● **What is needed**
Return every line of the data exactly as it stands.

[Records from a data source]
· · · ·

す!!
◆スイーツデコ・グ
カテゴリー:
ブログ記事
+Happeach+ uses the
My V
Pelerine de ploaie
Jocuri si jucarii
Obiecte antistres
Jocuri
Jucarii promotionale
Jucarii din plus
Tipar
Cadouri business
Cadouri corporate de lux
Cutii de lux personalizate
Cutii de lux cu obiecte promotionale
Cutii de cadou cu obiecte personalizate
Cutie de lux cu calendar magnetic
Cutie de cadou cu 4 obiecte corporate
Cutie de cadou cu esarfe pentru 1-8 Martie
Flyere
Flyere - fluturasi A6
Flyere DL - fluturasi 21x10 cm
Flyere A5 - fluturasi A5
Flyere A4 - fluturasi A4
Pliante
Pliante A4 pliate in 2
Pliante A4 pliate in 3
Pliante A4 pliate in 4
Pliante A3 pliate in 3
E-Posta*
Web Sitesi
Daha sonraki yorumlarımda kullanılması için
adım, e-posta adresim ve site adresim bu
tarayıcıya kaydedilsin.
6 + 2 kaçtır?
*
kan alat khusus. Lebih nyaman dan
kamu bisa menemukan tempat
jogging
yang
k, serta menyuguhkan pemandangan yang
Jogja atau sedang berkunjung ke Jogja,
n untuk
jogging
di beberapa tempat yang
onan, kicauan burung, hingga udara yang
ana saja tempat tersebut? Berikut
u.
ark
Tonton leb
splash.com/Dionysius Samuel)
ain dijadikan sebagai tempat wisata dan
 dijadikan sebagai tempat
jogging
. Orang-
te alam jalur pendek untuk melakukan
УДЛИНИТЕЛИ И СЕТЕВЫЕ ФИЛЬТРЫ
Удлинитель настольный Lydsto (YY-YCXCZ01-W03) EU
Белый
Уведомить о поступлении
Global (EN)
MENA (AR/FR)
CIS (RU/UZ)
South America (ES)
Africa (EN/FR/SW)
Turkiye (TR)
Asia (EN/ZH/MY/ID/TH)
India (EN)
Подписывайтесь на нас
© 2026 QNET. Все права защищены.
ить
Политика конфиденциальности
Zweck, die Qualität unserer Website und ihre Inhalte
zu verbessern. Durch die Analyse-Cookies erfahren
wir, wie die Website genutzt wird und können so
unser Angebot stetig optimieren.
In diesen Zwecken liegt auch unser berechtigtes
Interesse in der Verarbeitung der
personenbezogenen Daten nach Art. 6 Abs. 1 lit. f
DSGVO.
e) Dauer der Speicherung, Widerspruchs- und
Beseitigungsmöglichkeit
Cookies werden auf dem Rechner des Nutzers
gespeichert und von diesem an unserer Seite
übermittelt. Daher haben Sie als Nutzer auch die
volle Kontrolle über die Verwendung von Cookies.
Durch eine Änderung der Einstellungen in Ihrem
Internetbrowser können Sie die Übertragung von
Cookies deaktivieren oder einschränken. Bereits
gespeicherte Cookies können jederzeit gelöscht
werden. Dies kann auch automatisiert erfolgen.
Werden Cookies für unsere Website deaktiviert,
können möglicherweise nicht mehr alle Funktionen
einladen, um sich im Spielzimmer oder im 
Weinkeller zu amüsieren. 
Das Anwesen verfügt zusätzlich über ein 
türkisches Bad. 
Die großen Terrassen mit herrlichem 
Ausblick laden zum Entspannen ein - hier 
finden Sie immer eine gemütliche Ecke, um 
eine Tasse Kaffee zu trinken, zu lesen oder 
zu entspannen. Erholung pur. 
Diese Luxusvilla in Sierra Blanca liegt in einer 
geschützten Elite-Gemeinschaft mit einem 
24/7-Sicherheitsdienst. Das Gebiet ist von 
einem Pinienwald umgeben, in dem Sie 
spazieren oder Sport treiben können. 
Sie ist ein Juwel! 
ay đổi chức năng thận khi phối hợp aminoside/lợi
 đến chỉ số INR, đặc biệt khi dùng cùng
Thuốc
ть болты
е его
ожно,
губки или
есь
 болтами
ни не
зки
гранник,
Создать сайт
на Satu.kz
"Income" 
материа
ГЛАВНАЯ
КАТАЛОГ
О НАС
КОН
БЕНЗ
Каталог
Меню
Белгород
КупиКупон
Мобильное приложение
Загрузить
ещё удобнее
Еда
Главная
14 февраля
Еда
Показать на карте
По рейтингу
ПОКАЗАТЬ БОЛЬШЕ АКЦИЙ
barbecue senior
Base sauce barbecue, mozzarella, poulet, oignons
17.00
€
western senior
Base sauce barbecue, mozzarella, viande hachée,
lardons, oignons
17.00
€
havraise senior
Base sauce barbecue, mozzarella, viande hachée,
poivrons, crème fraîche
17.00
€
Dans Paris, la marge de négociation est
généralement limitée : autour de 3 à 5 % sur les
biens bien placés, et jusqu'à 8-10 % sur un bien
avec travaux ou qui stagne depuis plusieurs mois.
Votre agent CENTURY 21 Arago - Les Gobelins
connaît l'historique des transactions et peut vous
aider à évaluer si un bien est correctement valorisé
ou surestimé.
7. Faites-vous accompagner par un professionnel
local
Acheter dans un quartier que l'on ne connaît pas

· · · ·

● **Result of the exercise**
す!!
◆スイーツデコ・グ
カテゴリー:
ブログ記事
+Happeach+ uses the
My V
Pelerine de ploaie
Jocuri si jucarii
Obiecte antistres
Jocuri
Jucarii promotionale
Jucarii din plus
Tipar
Cadouri business
Cadouri corporate de lux
Cutii de lux personalizate
Cutii de lux cu obiecte promotionale
Cutii de cadou cu obiecte personalizate
Cutie de lux cu calendar magnetic
Cutie de cadou cu 4 obiecte corporate
Cutie de cadou cu esarfe pentru 1-8 Martie
Flyere
Flyere - fluturasi A6
Flyere DL - fluturasi 21x10 cm
Flyere A5 - fluturasi A5
Flyere A4 - fluturasi A4
Pliante
Pliante A4 pliate in 2
Pliante A4 pliate in 3
Pliante A4 pliate in 4
Pliante A3 pliate in 3
E-Posta*
Web Sitesi
Daha sonraki yorumlarımda kullanılması için
adım, e-posta adresim ve site adresim bu
tarayıcıya kaydedilsin.
6 + 2 kaçtır?
*
kan alat khusus. Lebih nyaman dan
kamu bisa menemukan tempat
jogging
yang
k, serta menyuguhkan pemandangan yang
Jogja atau sedang berkunjung ke Jogja,
n untuk
jogging
di beberapa tempat yang
onan, kicauan burung, hingga udara yang
ana saja tempat tersebut? Berikut
u.
ark
Tonton leb
splash.com/Dionysius Samuel)
ain dijadikan sebagai tempat wisata dan
 dijadikan sebagai tempat
jogging
. Orang-
te alam jalur pendek untuk melakukan
УДЛИНИТЕЛИ И СЕТЕВЫЕ ФИЛЬТРЫ
Удлинитель настольный Lydsto (YY-YCXCZ01-W03) EU
Белый
Уведомить о поступлении
Global (EN)
MENA (AR/FR)
CIS (RU/UZ)
South America (ES)
Africa (EN/FR/SW)
Turkiye (TR)
Asia (EN/ZH/MY/ID/TH)
India (EN)
Подписывайтесь на нас
© 2026 QNET. Все права защищены.
ить
Политика конфиденциальности
Zweck, die Qualität unserer Website und ihre Inhalte
zu verbessern. Durch die Analyse-Cookies erfahren
wir, wie die Website genutzt wird und können so
unser Angebot stetig optimieren.
In diesen Zwecken liegt auch unser berechtigtes
Interesse in der Verarbeitung der
personenbezogenen Daten nach Art. 6 Abs. 1 lit. f
DSGVO.
e) Dauer der Speicherung, Widerspruchs- und
Beseitigungsmöglichkeit
Cookies werden auf dem Rechner des Nutzers
gespeichert und von diesem an unserer Seite
übermittelt. Daher haben Sie als Nutzer auch die
volle Kontrolle über die Verwendung von Cookies.
Durch eine Änderung der Einstellungen in Ihrem
Internetbrowser können Sie die Übertragung von
Cookies deaktivieren oder einschränken. Bereits
gespeicherte Cookies können jederzeit gelöscht
werden. Dies kann auch automatisiert erfolgen.
Werden Cookies für unsere Website deaktiviert,
können möglicherweise nicht mehr alle Funktionen
einladen, um sich im Spielzimmer oder im 
Weinkeller zu amüsieren. 
Das Anwesen verfügt zusätzlich über ein 
türkisches Bad. 
Die großen Terrassen mit herrlichem 
Ausblick laden zum Entspannen ein - hier 
finden Sie immer eine gemütliche Ecke, um 
eine Tasse Kaffee zu trinken, zu lesen oder 
zu entspannen. Erholung pur. 
Diese Luxusvilla in Sierra Blanca liegt in einer 
geschützten Elite-Gemeinschaft mit einem 
24/7-Sicherheitsdienst. Das Gebiet ist von 
einem Pinienwald umgeben, in dem Sie 
spazieren oder Sport treiben können. 
Sie ist ein Juwel! 
ay đổi chức năng thận khi phối hợp aminoside/lợi
 đến chỉ số INR, đặc biệt khi dùng cùng
Thuốc
ть болты
е его
ожно,
губки или
есь
 болтами
ни не
зки
гранник,
Создать сайт
на Satu.kz
"Income" 
материа
ГЛАВНАЯ
КАТАЛОГ
О НАС
КОН
БЕНЗ
Каталог
Меню
Белгород
КупиКупон
Мобильное приложение
Загрузить
ещё удобнее
Еда
Главная
14 февраля
Еда
Показать на карте
По рейтингу
ПОКАЗАТЬ БОЛЬШЕ АКЦИЙ
barbecue senior
Base sauce barbecue, mozzarella, poulet, oignons
17.00
€
western senior
Base sauce barbecue, mozzarella, viande hachée,
lardons, oignons
17.00
€
havraise senior
Base sauce barbecue, mozzarella, viande hachée,
poivrons, crème fraîche
17.00
€
Dans Paris, la marge de négociation est
généralement limitée : autour de 3 à 5 % sur les
biens bien placés, et jusqu'à 8-10 % sur un bien
avec travaux ou qui stagne depuis plusieurs mois.
Votre agent CENTURY 21 Arago - Les Gobelins
connaît l'historique des transactions et peut vous
aider à évaluer si un bien est correctement valorisé
ou surestimé.
7. Faites-vous accompagner par un professionnel
local
Acheter dans un quartier que l'on ne connaît pas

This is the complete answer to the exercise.